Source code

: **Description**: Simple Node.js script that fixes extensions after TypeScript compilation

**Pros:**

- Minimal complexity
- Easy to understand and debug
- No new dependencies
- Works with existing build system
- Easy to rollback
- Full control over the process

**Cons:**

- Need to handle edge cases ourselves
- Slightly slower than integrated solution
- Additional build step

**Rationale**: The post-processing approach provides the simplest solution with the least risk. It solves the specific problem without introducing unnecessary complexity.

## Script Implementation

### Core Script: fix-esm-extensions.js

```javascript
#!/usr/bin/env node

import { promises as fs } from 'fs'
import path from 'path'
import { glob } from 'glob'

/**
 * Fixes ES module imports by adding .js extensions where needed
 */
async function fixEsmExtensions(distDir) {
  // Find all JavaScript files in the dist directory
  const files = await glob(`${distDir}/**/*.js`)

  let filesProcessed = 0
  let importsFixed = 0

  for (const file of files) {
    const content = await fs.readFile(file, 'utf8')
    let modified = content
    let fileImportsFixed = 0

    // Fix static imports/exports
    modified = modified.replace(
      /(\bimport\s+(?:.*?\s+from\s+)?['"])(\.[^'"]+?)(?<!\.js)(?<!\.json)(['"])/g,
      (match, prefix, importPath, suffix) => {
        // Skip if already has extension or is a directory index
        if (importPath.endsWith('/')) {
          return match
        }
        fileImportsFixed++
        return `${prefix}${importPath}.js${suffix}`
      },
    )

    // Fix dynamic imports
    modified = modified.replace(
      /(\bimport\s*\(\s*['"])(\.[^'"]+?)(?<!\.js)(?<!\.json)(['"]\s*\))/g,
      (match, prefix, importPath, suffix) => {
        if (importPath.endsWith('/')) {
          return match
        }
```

- Task prompt: Considering the entries above, how many lines contain "json"? Give that number with nothing else.

- Result: 2